Le service communication de Lyon-III, dirigée par Aurélie Brochot, réalise quotidiennement une revue de presse. Cette revue de presse est mise à dispositions des personnels de l’Université via l’intranet.
Si un élément a particulièrement marqué l'actualité de notre Université cette semaine, c’est bien la décision prononcée à l'encontre de Jean-Claude Pfeffer par le CNESER: interdiction d'enseignement pendant 2 ans assortie de la privation de l'intégralité de son traitement.
Alors que tous les étudiants, tous les personnels, tous les enseignants ne parlent que de ça, le Service Communication de l'Université Jean Moulin Lyon 3 réussit un exploit: aucune trace de la condamnation de Jean-Claude Pfeffer dans les revues de presse des 6 et 7 février (disponibles en pièces-jointes). Pas la moindre brève, pas le moindre article reproduit.

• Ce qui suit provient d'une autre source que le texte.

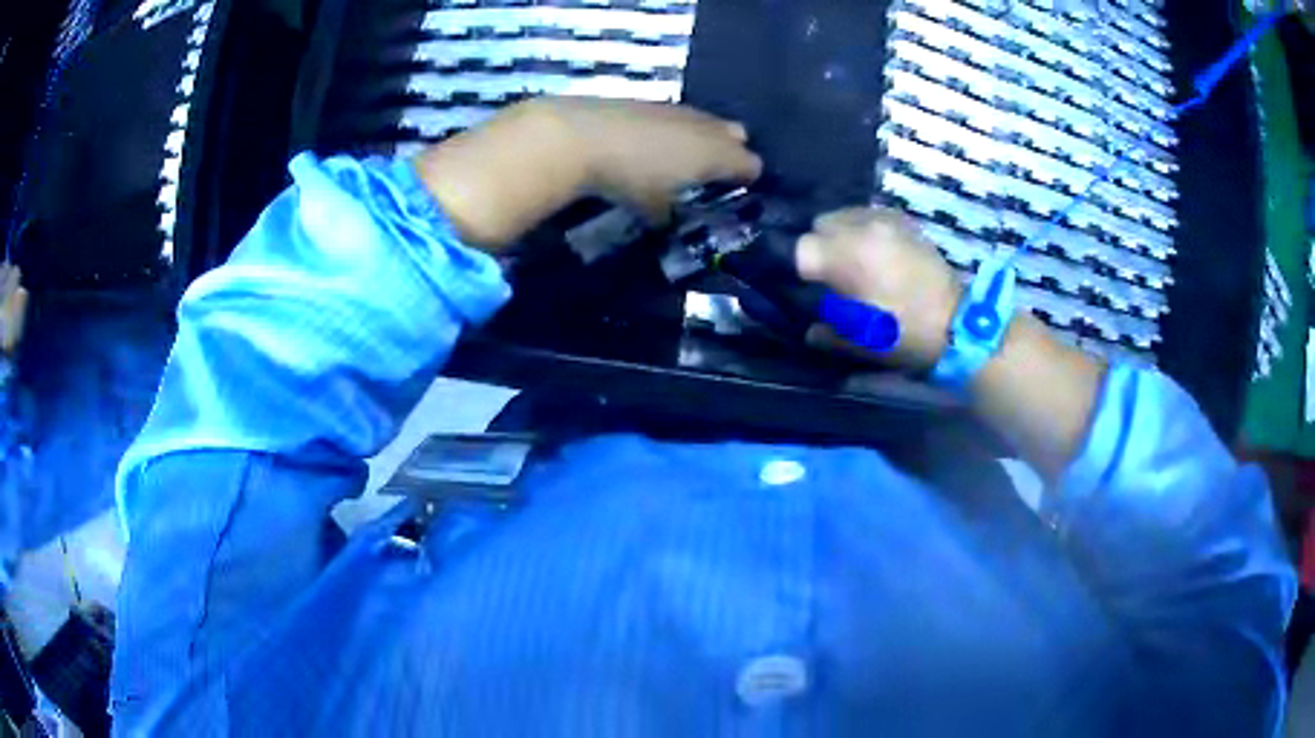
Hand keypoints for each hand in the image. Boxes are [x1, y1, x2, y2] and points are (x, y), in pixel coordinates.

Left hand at [534, 97, 763, 222]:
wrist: (581, 135)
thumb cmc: (628, 176)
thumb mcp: (651, 206)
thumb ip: (667, 214)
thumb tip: (666, 219)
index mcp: (716, 154)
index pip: (751, 164)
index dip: (748, 178)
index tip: (737, 190)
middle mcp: (705, 127)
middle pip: (736, 136)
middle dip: (731, 151)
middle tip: (712, 172)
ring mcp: (678, 110)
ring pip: (706, 122)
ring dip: (702, 138)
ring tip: (681, 158)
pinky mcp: (652, 101)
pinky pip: (678, 116)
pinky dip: (675, 129)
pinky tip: (653, 142)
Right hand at [795, 207, 961, 369]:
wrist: (957, 322)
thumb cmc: (904, 334)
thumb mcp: (860, 341)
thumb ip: (827, 331)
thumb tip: (809, 328)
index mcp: (847, 256)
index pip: (802, 248)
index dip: (802, 269)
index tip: (811, 286)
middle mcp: (862, 228)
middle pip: (820, 224)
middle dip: (820, 245)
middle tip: (832, 273)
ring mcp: (884, 219)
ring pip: (844, 215)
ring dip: (842, 235)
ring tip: (854, 260)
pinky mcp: (902, 220)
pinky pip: (868, 215)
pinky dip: (863, 229)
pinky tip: (874, 251)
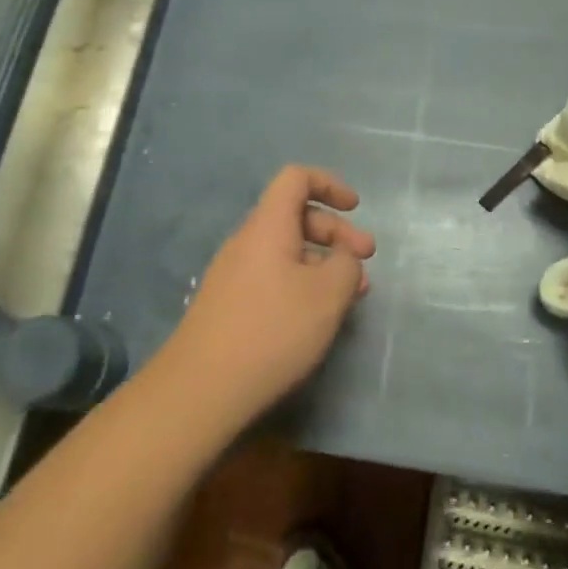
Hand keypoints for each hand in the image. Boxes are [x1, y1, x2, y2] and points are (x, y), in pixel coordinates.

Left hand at [163, 165, 373, 425]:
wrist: (200, 390)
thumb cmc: (272, 331)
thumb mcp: (328, 295)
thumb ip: (347, 265)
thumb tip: (343, 258)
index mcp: (268, 226)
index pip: (296, 178)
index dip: (329, 184)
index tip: (355, 208)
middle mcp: (247, 241)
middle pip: (295, 215)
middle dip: (335, 231)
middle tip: (367, 258)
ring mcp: (234, 274)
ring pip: (286, 250)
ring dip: (323, 262)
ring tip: (352, 294)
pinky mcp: (229, 304)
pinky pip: (273, 276)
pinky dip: (302, 283)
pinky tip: (318, 316)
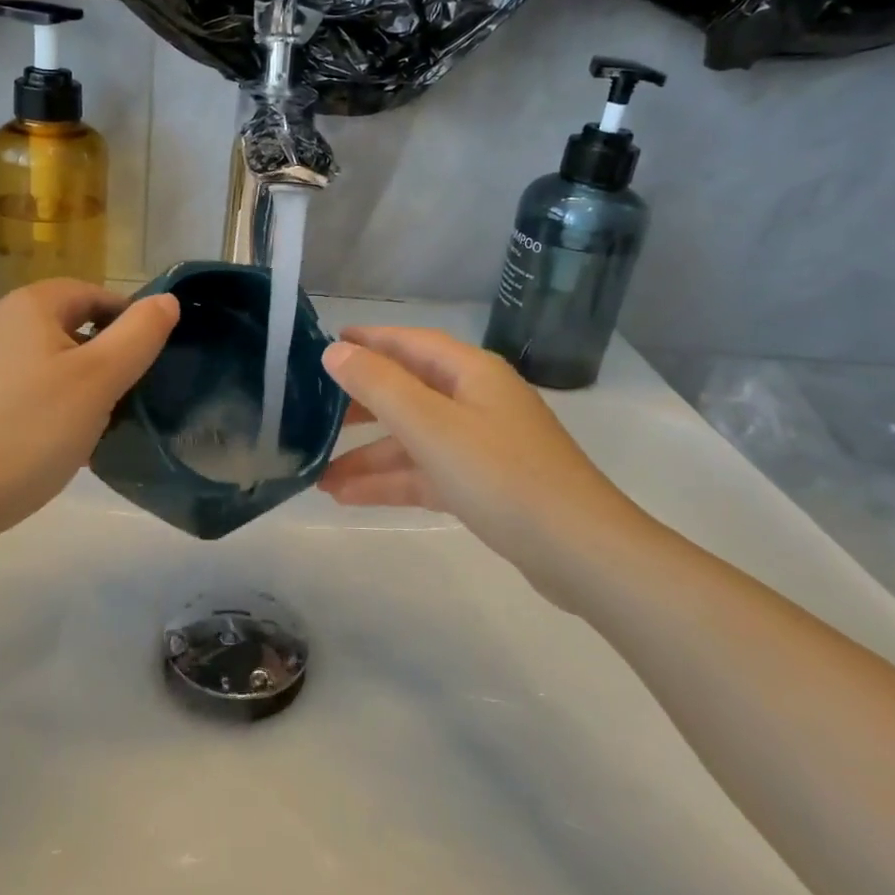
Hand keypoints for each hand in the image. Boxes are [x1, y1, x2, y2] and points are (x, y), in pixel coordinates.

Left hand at [0, 280, 178, 545]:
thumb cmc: (31, 428)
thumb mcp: (100, 378)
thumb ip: (140, 334)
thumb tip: (166, 301)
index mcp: (29, 306)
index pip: (93, 293)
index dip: (128, 320)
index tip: (150, 361)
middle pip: (70, 327)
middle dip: (106, 357)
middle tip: (130, 396)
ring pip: (49, 363)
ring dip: (80, 386)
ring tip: (101, 425)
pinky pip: (26, 391)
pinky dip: (51, 407)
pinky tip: (63, 444)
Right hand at [318, 327, 650, 580]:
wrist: (581, 553)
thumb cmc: (502, 475)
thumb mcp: (432, 426)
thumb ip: (379, 386)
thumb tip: (335, 351)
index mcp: (470, 373)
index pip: (410, 343)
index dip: (369, 340)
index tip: (326, 343)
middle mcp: (476, 401)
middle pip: (409, 391)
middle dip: (361, 404)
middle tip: (312, 412)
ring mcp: (481, 446)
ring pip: (413, 439)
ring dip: (368, 454)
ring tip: (318, 473)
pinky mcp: (484, 487)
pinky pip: (427, 473)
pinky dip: (391, 481)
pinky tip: (348, 497)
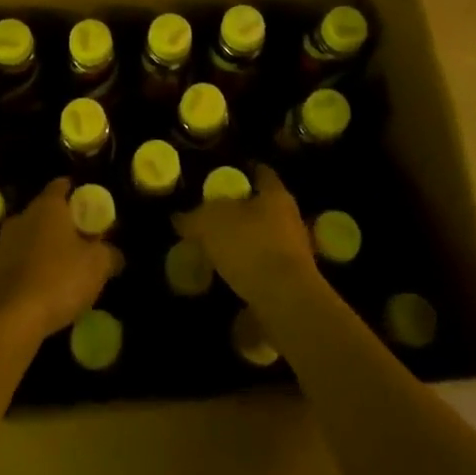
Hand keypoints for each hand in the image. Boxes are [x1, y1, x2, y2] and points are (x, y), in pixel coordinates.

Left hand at [0, 179, 121, 348]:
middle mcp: (23, 216)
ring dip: (49, 249)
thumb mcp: (98, 265)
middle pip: (48, 212)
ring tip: (68, 271)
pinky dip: (35, 270)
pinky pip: (21, 262)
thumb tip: (115, 254)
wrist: (8, 320)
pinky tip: (48, 291)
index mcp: (48, 205)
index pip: (63, 185)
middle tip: (86, 242)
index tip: (92, 207)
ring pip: (33, 238)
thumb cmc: (58, 279)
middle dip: (66, 225)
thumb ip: (110, 253)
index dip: (79, 193)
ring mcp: (4, 243)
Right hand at [175, 164, 317, 310]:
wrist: (287, 304)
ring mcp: (295, 253)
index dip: (244, 171)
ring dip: (245, 245)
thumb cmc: (251, 246)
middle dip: (241, 212)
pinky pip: (265, 271)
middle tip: (214, 217)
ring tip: (217, 252)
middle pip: (264, 208)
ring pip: (265, 240)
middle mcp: (290, 219)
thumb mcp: (211, 224)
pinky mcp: (293, 285)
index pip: (261, 173)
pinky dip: (248, 274)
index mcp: (275, 194)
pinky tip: (228, 281)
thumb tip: (179, 218)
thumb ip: (194, 218)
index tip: (226, 174)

Et pourtant la presse locale a abondamment repris l'information mais cela a certainement dû échapper aux personnes en charge de réaliser cette revue de presse. A moins que des consignes aient été données pour que la condamnation de Jean-Claude Pfeffer soit purement et simplement "effacée" de l'actualité de notre Université ou que Lyon 3 ait décidé de sous-traiter sa revue de presse à Mohammed Saïd al-Sahaf, le célèbre ministre de l’information de Saddam Hussein.
Bon franchement, Lyon 3 n'est pas encore Pyongyang, mais tout de même. Certaines personnes, à la tête de notre Université, semblent bien décidées à nous jouer un remake de Good Bye Lenine. Avec dans le rôle de la mère d'Alex les personnels administratifs et enseignants de Lyon 3.